In the brief, the states collectively argue that a ban on large-capacity magazines is a reasonable restriction that Vermont has the right to adopt because:
The right to bear arms does not prevent states from enacting common sense gun safety measures: The brief explains that states are entitled to adopt reasonable restrictions on firearms to address the unique conditions within their borders and protect public safety. Restricting access to large-capacity magazines is a reasonable restriction because it would reduce firearm injuries and deaths while leaving many other options open for individuals who wish to exercise their right to self-defense.

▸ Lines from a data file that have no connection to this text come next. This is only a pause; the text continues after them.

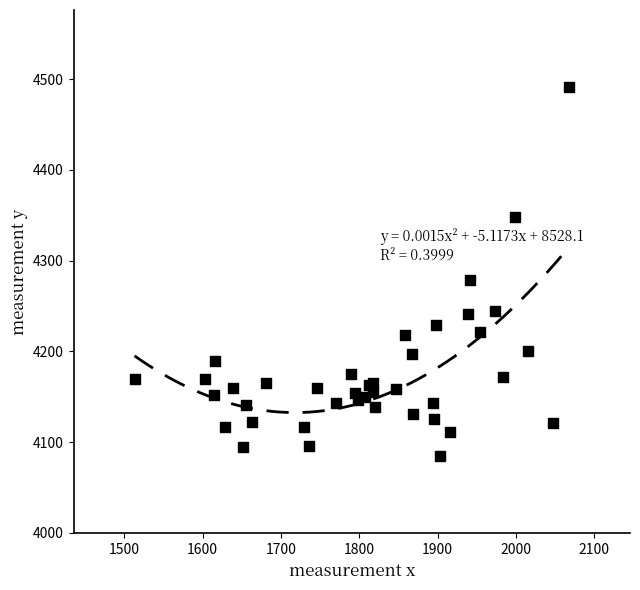

What Y value in the scatter plot is closest to 4288?

4279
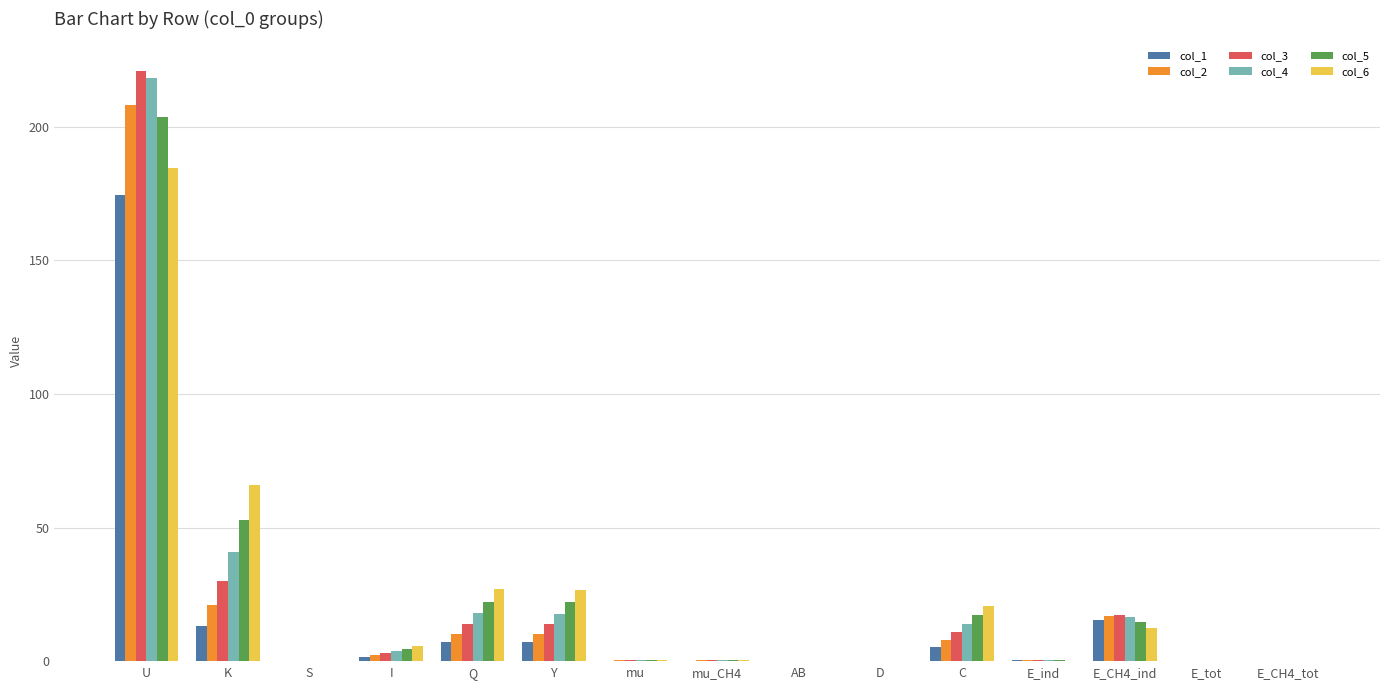

True or false: col_3 has a value of 0.4 at E_ind.

True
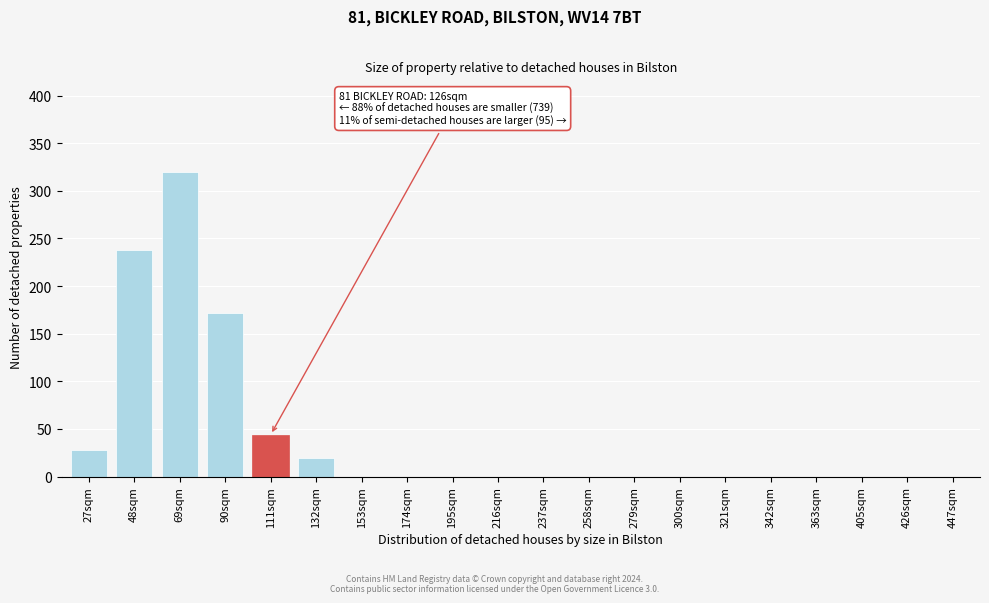

Reading left to right, what are all the values shown in this chart?

27sqm=28	48sqm=238	69sqm=320	90sqm=172	111sqm=44	132sqm=20	153sqm=0	174sqm=0	195sqm=0	216sqm=0	237sqm=0	258sqm=0	279sqm=0	300sqm=0	321sqm=0	342sqm=0	363sqm=0	405sqm=0	426sqm=0	447sqm=0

States have a responsibility to prevent gun violence and protect public safety: The brief notes that states have primary responsibility for ensuring public safety. This includes a duty to reduce the likelihood that their citizens will fall victim to preventable firearm violence, and to minimize fatalities and injuries when that violence does occur. The brief notes that because there are local and regional differences that contribute to gun violence, deciding how best to protect the safety of state residents is a question better suited to legislatures than courts.

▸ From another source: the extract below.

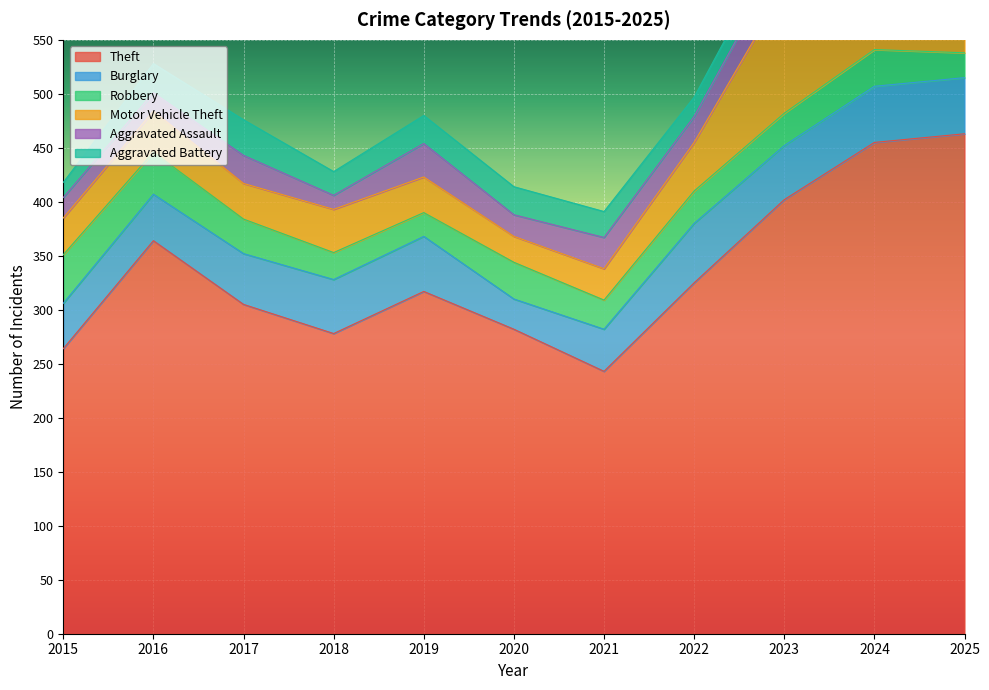

At how many categories does at least one series exceed 313?

6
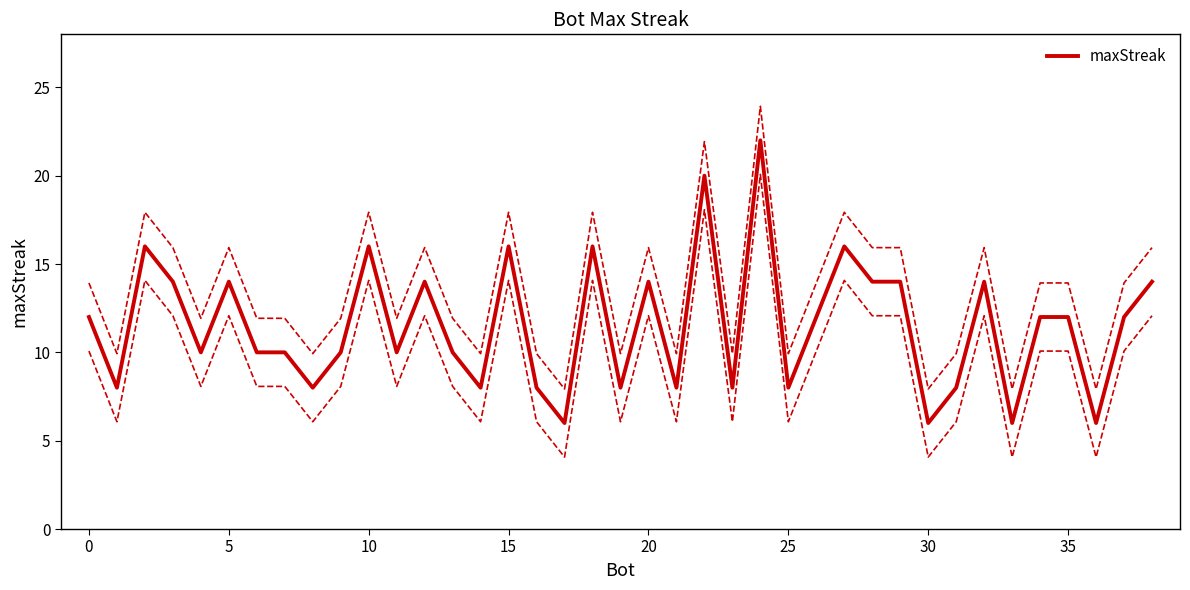

Does the chart have visible grid lines?

No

Regulating large-capacity magazines protects the public: The brief cites evidence that large-capacity magazines are especially attractive to mass shooters and criminals, posing increased risks to innocent civilians and law enforcement. Restricting large-capacity magazines means a mass shooter must reload or switch weapons, giving bystanders more opportunities to flee, take shelter, or intervene. At the same time, there is no proof that large-capacity magazines are necessary—or even commonly used—for self-defense.
The brief is available at: https://oag.dc.gov/sites/default/files/2019-10/Vermont-v-Misch-Amicus.pdf
District of Columbia AG Karl Racine led this friend-of-the-court brief and is joined by Attorneys General from California, Connecticut, Delaware, Hawaii, Illinois, Maryland, Massachusetts, Michigan, Minnesota, New Jersey, New Mexico, New York, Oregon, Pennsylvania, Rhode Island, Virginia, and Washington.